Bruns, der schon von 2006 bis 2008 RWO trainierte, schließt aber nicht mehr aus, dass aus der Übergangs- eine Dauerlösung werden könnte. "Ich habe mich zur Verfügung gestellt und versuche, die Sache in den Griff zu bekommen. Wenn mir das gelingt, könnte ich mir vorstellen, dass ich bis zum Saisonende weitermache", sagte Bruns am Mittwoch: "Ich habe diese Mannschaft in den letzten dreieinhalb Jahren mit aufgebaut, ich stehe deshalb in der Verantwortung."

Nach der erfolgreichen Trainerzeit von 2006 bis 2008 mit zwei Aufstiegen von der Oberliga bis in die 2. Bundesliga hatte der frühere Profi von Schalke 04, Fortuna Düsseldorf und Borussia Mönchengladbach in Oberhausen ein in der Branche unübliches Wechselspiel initiiert. Er tauschte mit Luginger, der bis dahin als Sportlicher Leiter bei RWO fungiert hatte, die Position.

Luginger startete mit dem damaligen Neu-Zweitligisten durchaus erfolgreich, wurde Neunter. Auch die Saison 2009/10 begann für Oberhausen gut. Nach fünf Spieltagen belegte man Platz 4, war nach dem zwölften Spieltag immerhin noch Sechster. Seitdem befinden sich die Rot-Weißen im Sinkflug. Ein Punkt aus den letzten neun Spielen, seit 670 Minuten kein Torerfolg, auf dem 15. Rang nur noch fünf Punkte Vorsprung auf einen Abstiegsplatz.

"Das Wichtigste ist jetzt, die Köpfe frei zu bekommen"

Bruns, der mit dem Trainerjob eigentlich schon abgeschlossen hatte, ließ sich zu einem Comeback auf dieser Position bewegen. Seine erste Maßnahme: Er ordnete eine Trainingseinheit der besonderen Art an, funktionierte seine Spieler zu Schneeräumern auf dem Trainingsplatz an der Landwehr um. An mangelnder Kondition wird es deswegen Freitag gegen Rostock wohl kaum liegen. "Das Wichtigste ist jetzt, die Köpfe frei zu bekommen", sagte der neue Trainer.

Fehlen werden gegen Rostock auf jeden Fall der langjährige Kapitän Benjamin Reichert, den weiterhin Knieprobleme plagen, sowie Tim Kruse (Achillessehne).
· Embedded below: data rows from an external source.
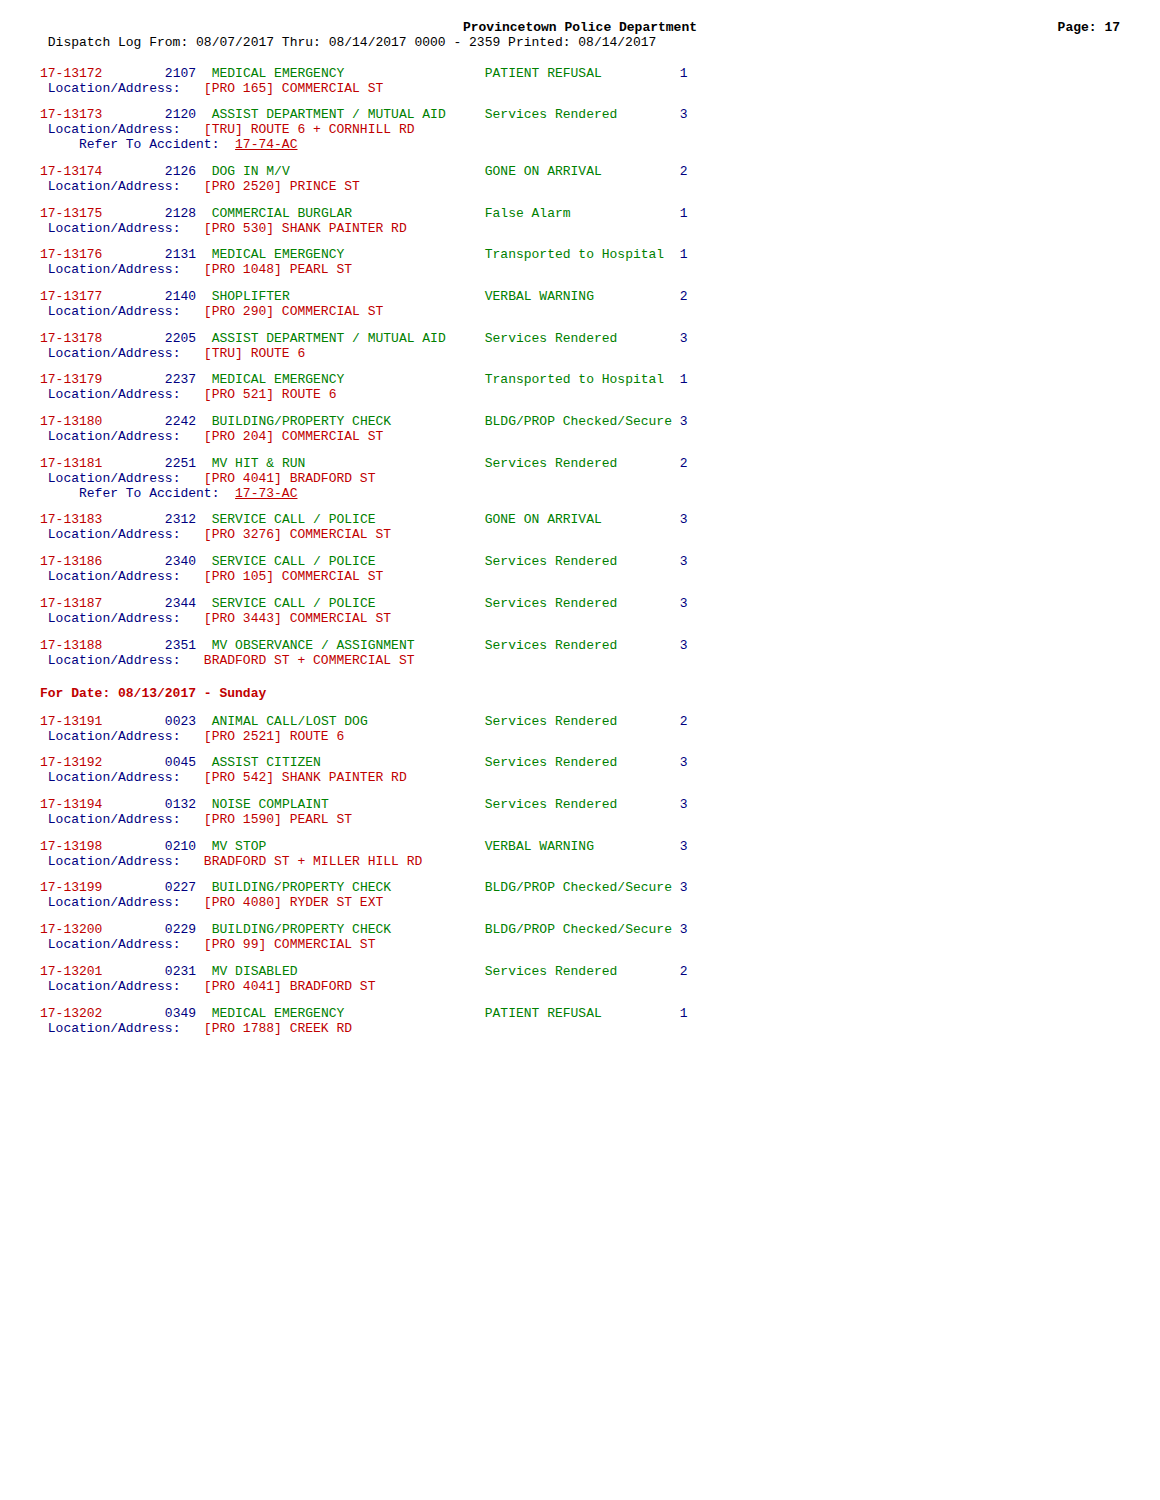Provincetown Police Department Page: 17
Dispatch Log From: 08/07/2017 Thru: 08/14/2017 0000 - 2359 Printed: 08/14/2017
17-13172 2107 MEDICAL EMERGENCY PATIENT REFUSAL 1
Location/Address: [PRO 165] COMMERCIAL ST
17-13173 2120 ASSIST DEPARTMENT / MUTUAL AID Services Rendered 3
Location/Address: [TRU] ROUTE 6 + CORNHILL RD
Refer To Accident: 17-74-AC
17-13174 2126 DOG IN M/V GONE ON ARRIVAL 2
Location/Address: [PRO 2520] PRINCE ST
17-13175 2128 COMMERCIAL BURGLAR False Alarm 1
Location/Address: [PRO 530] SHANK PAINTER RD
17-13176 2131 MEDICAL EMERGENCY Transported to Hospital 1
Location/Address: [PRO 1048] PEARL ST
17-13177 2140 SHOPLIFTER VERBAL WARNING 2
Location/Address: [PRO 290] COMMERCIAL ST
17-13178 2205 ASSIST DEPARTMENT / MUTUAL AID Services Rendered 3
Location/Address: [TRU] ROUTE 6
17-13179 2237 MEDICAL EMERGENCY Transported to Hospital 1
Location/Address: [PRO 521] ROUTE 6
17-13180 2242 BUILDING/PROPERTY CHECK BLDG/PROP Checked/Secure 3
Location/Address: [PRO 204] COMMERCIAL ST
17-13181 2251 MV HIT & RUN Services Rendered 2
Location/Address: [PRO 4041] BRADFORD ST
Refer To Accident: 17-73-AC
17-13183 2312 SERVICE CALL / POLICE GONE ON ARRIVAL 3
Location/Address: [PRO 3276] COMMERCIAL ST
17-13186 2340 SERVICE CALL / POLICE Services Rendered 3
Location/Address: [PRO 105] COMMERCIAL ST
17-13187 2344 SERVICE CALL / POLICE Services Rendered 3
Location/Address: [PRO 3443] COMMERCIAL ST
17-13188 2351 MV OBSERVANCE / ASSIGNMENT Services Rendered 3
Location/Address: BRADFORD ST + COMMERCIAL ST
For Date: 08/13/2017 - Sunday
17-13191 0023 ANIMAL CALL/LOST DOG Services Rendered 2
Location/Address: [PRO 2521] ROUTE 6
17-13192 0045 ASSIST CITIZEN Services Rendered 3
Location/Address: [PRO 542] SHANK PAINTER RD
17-13194 0132 NOISE COMPLAINT Services Rendered 3
Location/Address: [PRO 1590] PEARL ST
17-13198 0210 MV STOP VERBAL WARNING 3
Location/Address: BRADFORD ST + MILLER HILL RD
17-13199 0227 BUILDING/PROPERTY CHECK BLDG/PROP Checked/Secure 3
Location/Address: [PRO 4080] RYDER ST EXT
17-13200 0229 BUILDING/PROPERTY CHECK BLDG/PROP Checked/Secure 3
Location/Address: [PRO 99] COMMERCIAL ST
17-13201 0231 MV DISABLED Services Rendered 2
Location/Address: [PRO 4041] BRADFORD ST
17-13202 0349 MEDICAL EMERGENCY PATIENT REFUSAL 1
Location/Address: [PRO 1788] CREEK RD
Dagegen steht Torwart Sören Pirson wieder zur Verfügung. Er fehlte zuletzt bei der 0:1-Niederlage in Ahlen wegen einer Rot-Sperre. Ob Pirson wieder für Christoph Semmler zwischen die Pfosten rücken wird, ließ Bruns offen.

Weiter solide Finanzpolitik

Wohl bis kurz vor dem Anpfiff dürfte der Ex-Profi auch damit pokern, ob er Spielmacher Markus Kaya, den Luginger wegen anhaltender Formschwäche zuletzt auf die Bank gesetzt hatte, aufbietet. Viele Alternativen hat der alte und neue RWO-Cheftrainer nicht.

Zwei Abgängen in der Winterpause (Benjamin Schüßler zu Holstein Kiel und Nationalspieler Jamal Gay aus Trinidad und Tobago mit unbekanntem Ziel) steht mit dem aktuell verletzten Defensivspieler Esad Razic (Olympiakos Nikosia) nur ein Neuzugang gegenüber. Sport-Vorstand Thomas Dietz blieb damit seiner vorsichtig ausgerichteten Finanzpolitik treu: "Wir geben nicht mehr Geld aus, als wir einnehmen."